Apple’s iOS Character Bug and Internationalization (i18n)
It’s rare that an i18n issue makes the news. In fact, in a meeting a few years ago with an i18n and localization team, one member lamented just that. “Nobody gets fired for a character corruption issue. That just doesn’t make the news.” The context was that security issues get the attention and with that gobs of budget. There is nothing like the fear of a breach, lawsuits and public humiliation coming with an i18n or localization (L10n) shortcoming. However the problems can still be insidious.
Let’s look at Apple’s iOS bug. It actually did make news, but could have easily been missed in this week’s tumultuous news cycle.
As reported: When a user inserts a particular character from the Telugu language (India) on iOS or MacOS, the system crashes hard. This can even take place from within applications running on those systems. The character looks like this:
i18n and L10n Matter
Going back to our security bug comparison, let’s consider carrots and sticks. Security is a stick. Don’t handle it right and you get beaten. But if you perform i18n and L10n well, and you have a good product, you’re going to see a different kind of reward. This is absolutely no different than the benefits of paying attention to usability in your user interface. Software that works and behaves elegantly, has a competitive advantage with applications that may not. So it is for products that work well in any language and locale preference. Yes, there are some markets that are more US English tolerant, but they will still need all kinds of other locale formatting for a multitude of data like dates, numbers and addresses.

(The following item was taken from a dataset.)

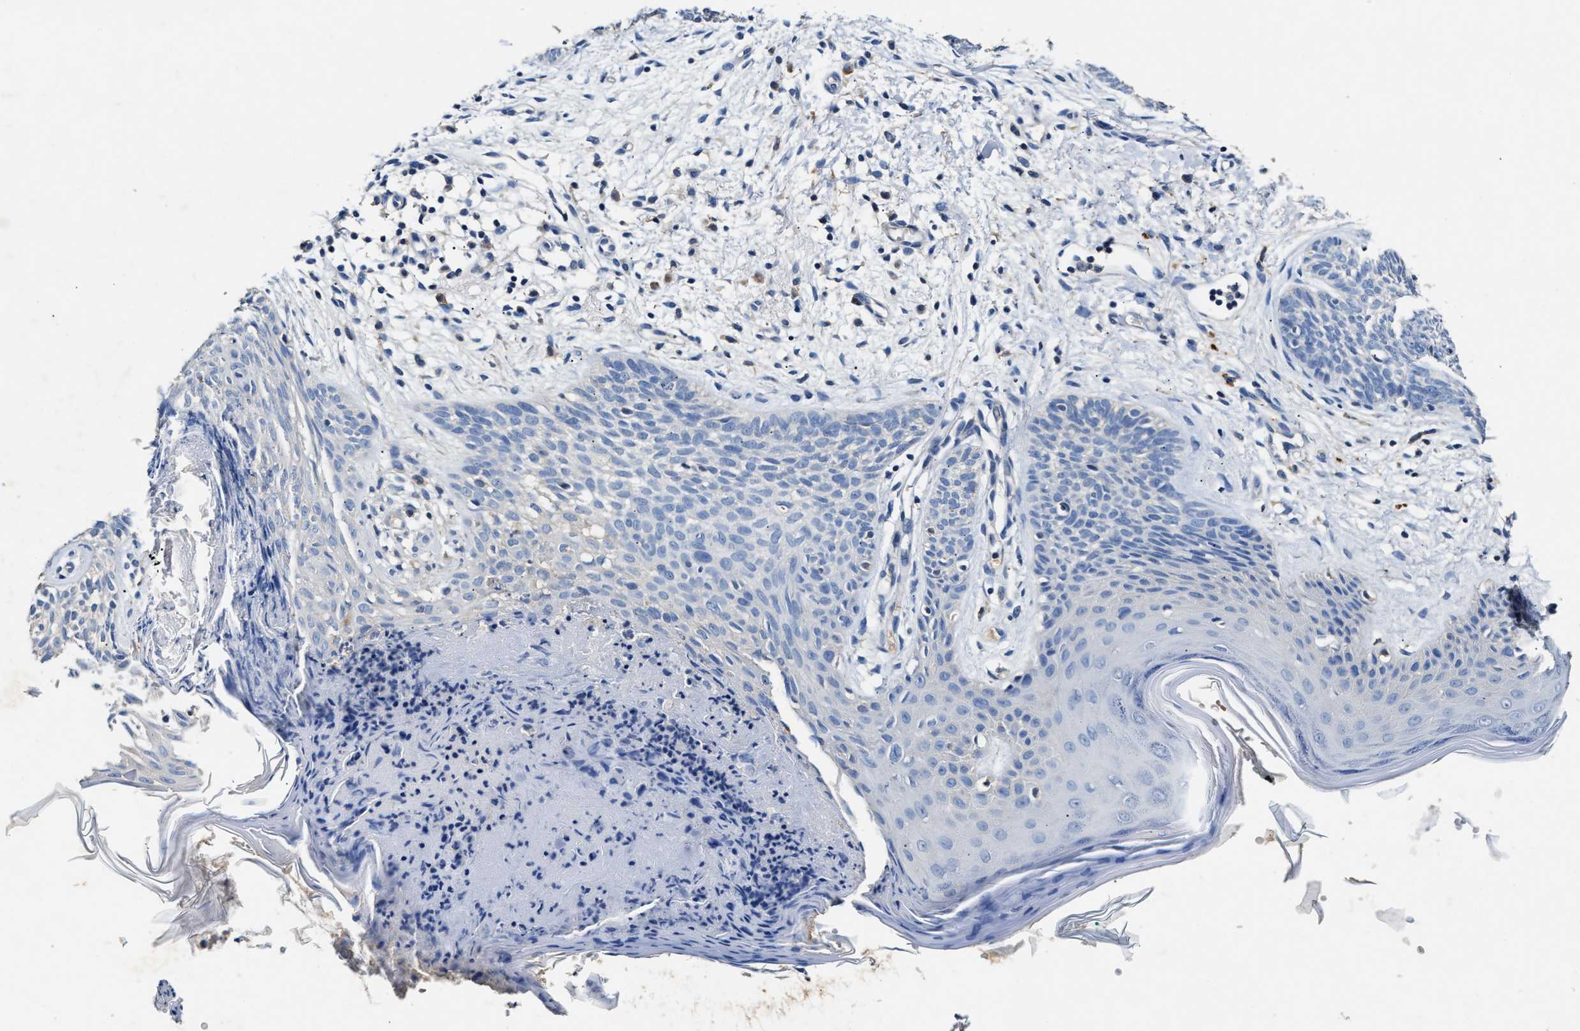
{"staining": {"intensity": "negative", "quantity": "none", "location": "none"}, "tissue": "skin cancer", "cell_type": "Tumor cells", "image_type": "cancer", "snomed": [{"axis": "morphology", "description": "Basal cell carcinoma"}, {"axis": "topography", "description": "Skin"}], "caption": "Tumor cells are negative for protein expression in human skin cancer.", "gene": "SLCO2B1", "patient": {"sex": "female", "age": 59}}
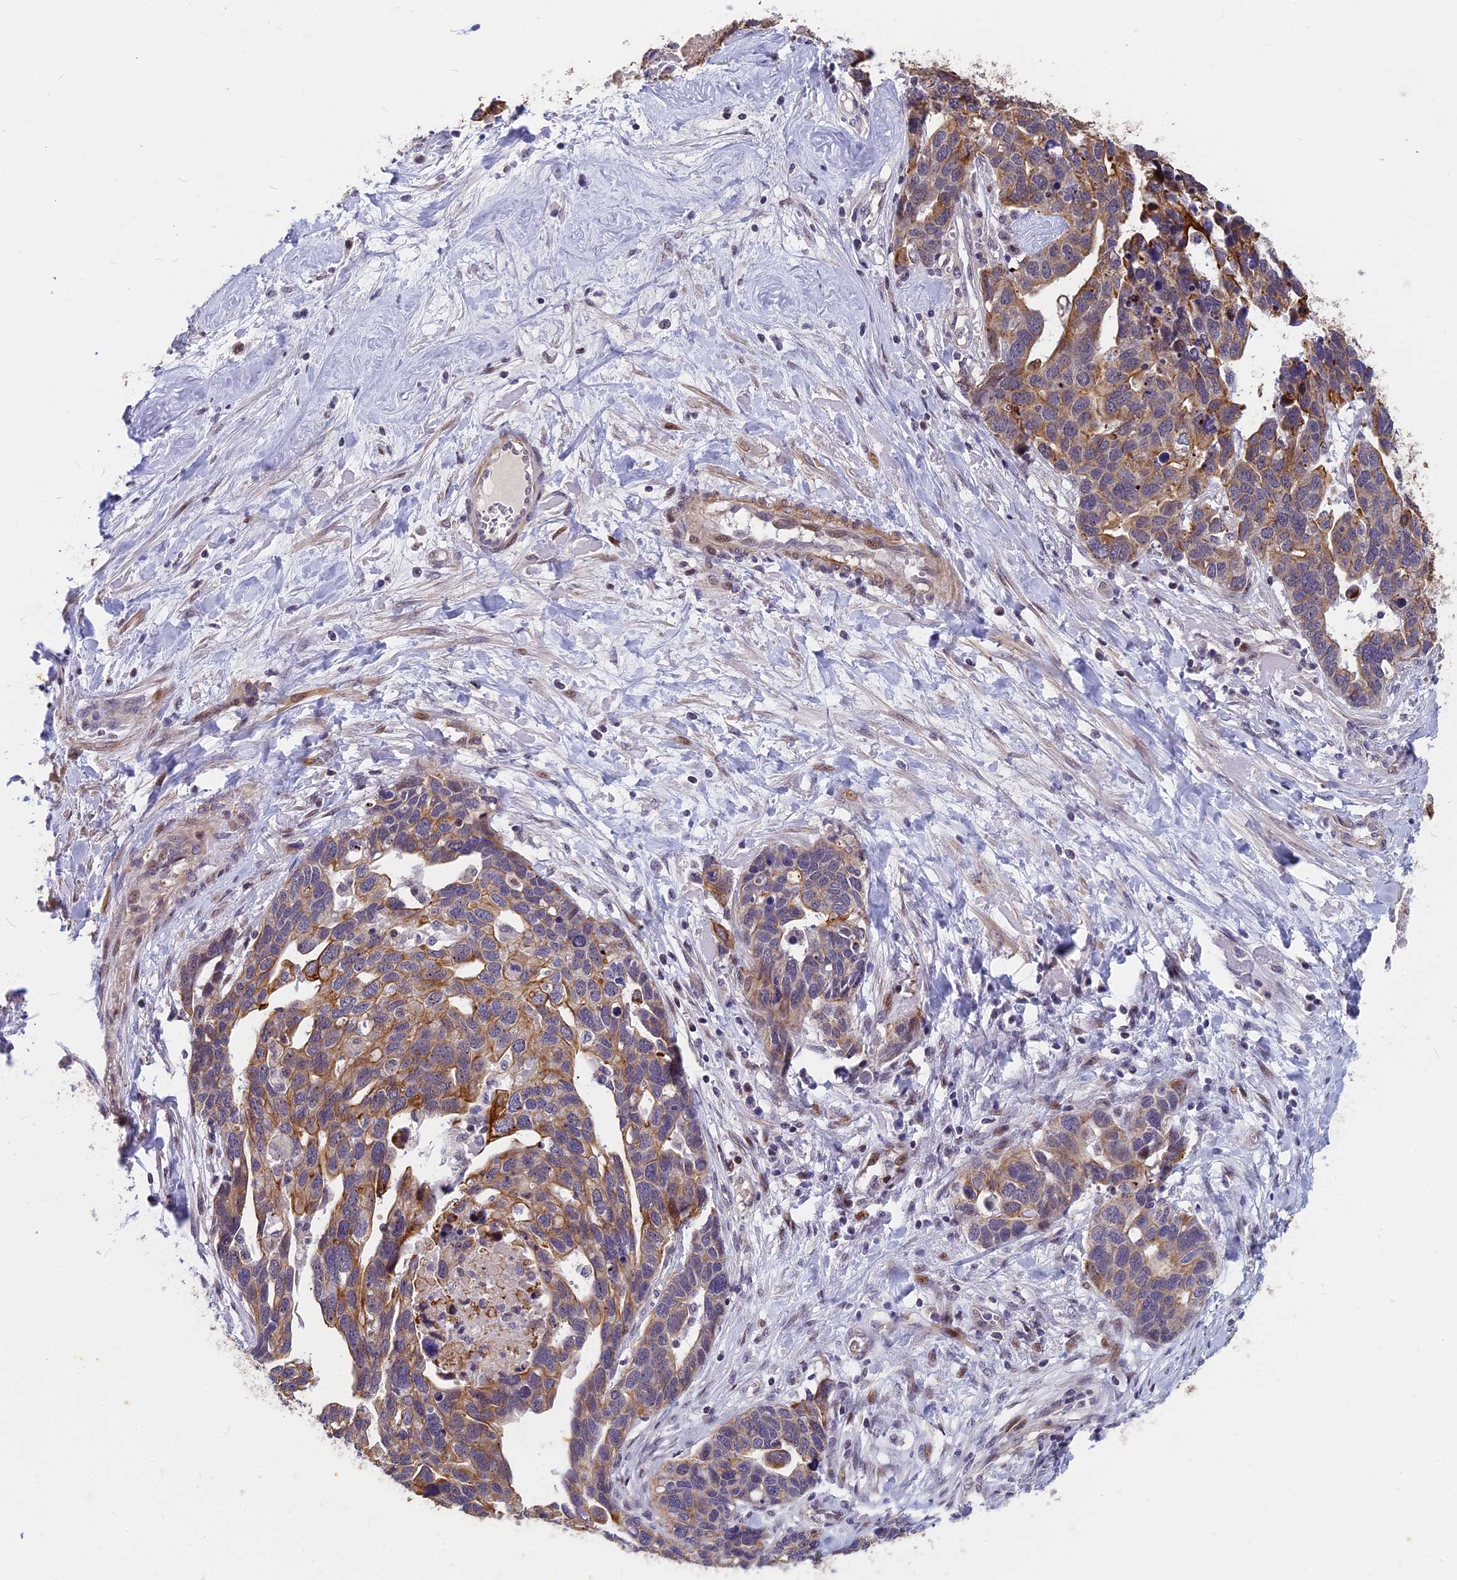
{"staining": {"intensity": "moderate", "quantity": ">75%", "location": "cytoplasmic/membranous"}, "tissue": "ovarian cancer", "cell_type": "Tumor cells", "image_type": "cancer", "snomed": [{"axis": "morphology", "description": "Cystadenocarcinoma, serous, NOS"}, {"axis": "topography", "description": "Ovary"}], "caption": "Ovarian cancer tissue reveals moderate cytoplasmic/membranous expression in about >75% of tumor cells, visualized by immunohistochemistry.", "gene": "ANKRD34B", "patient": {"sex": "female", "age": 54}}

Want to grow? Go where the people are. Look at Facebook, with 87% of its users outside North America (including US, Mexico and Canada). Netflix has been growing consistently based on expanding their presence worldwide. Even consider technical products, whose managers perhaps had the excuse that system administrators have to learn English anyway. Have a listen to our webinar recording with Anna Schlegel, who leads Globalization efforts at NetApp. They place great strategic importance to their i18n and L10n efforts as a critical product strategy, and not just a checkmark.
If It’s So Important, Why Is It Hard?
There are many reasons why both i18n and L10n can be challenging. Developer teams are tasked with steadily implementing new features and fixes. I18n requirements are often not fully understood. You have organizational turnover, far flung teams, disparate understanding of i18n, and the fact that perfectly functional development may deliver the feature, but not the locale requirement. Testing may or may not ever directly relate to i18n and L10n within the same sprint. Then figure that you have multiple sprints and often source control branches being fired off concurrently. Even more experienced companies with their own internal technology investments tend to have a jury-rigged series of scripts that still depend on human action and are subject to process error and delay.
This is where our Lingoport Suite software for managing i18n and L10n can make for significant gains in quality, time to market and development savings. It is natural that if you find i18n issues during the day’s development tasks, you can fix them easily and quickly without any backlog or impact on your development velocity. Same goes for localization changes. Automate those, and you can stay right on target and never have to search for changes and updates to files. If one little string changes, it’s no big deal. The updated translation is automated out and back into your code. Plus it’s all made visual via dashboard and controllable even through collaboration tools like Slack. Even the QA team has continuously updated test cases, so that US English (or whatever your home language may be) is just another locale.
Back to the Apple Bug
I did a little reading plus reached out to a few experts beyond our team, to pin down what might have happened at Apple. Their situation is probably not a simple case of using some deprecated function or locale unsafe class. Apple does support Unicode after all. It’s a bit surprising that one Unicode character out of some 55,000 in the first Unicode plane would cause such problems. As a (useless) guess, something is going wrong at the OS level when the character is processed and displayed. Perhaps the character processing algorithm, in this case, leads to a buffer overflow. Even if you don’t expect to converse in Telugu, nefarious types are using the character in text bombs to disable Apple devices. A fix is forthcoming.
Why This Matters:
It’s unlikely that you’ll run into a bug this complex within typical application development. But this is an excellent illustration that it’s far less painful to get i18n and L10n right before release. Have good systems for finding and fixing issues like embedded strings, concatenations, functions/classes that aren’t locale safe, character encoding bottlenecks, and programming patterns that mess up your intended results. Then take out the file nanny busy work around localization updates so every sprint is easily localized. Win over your worldwide customers with software that’s up to date with their own preferred locale behavior and language.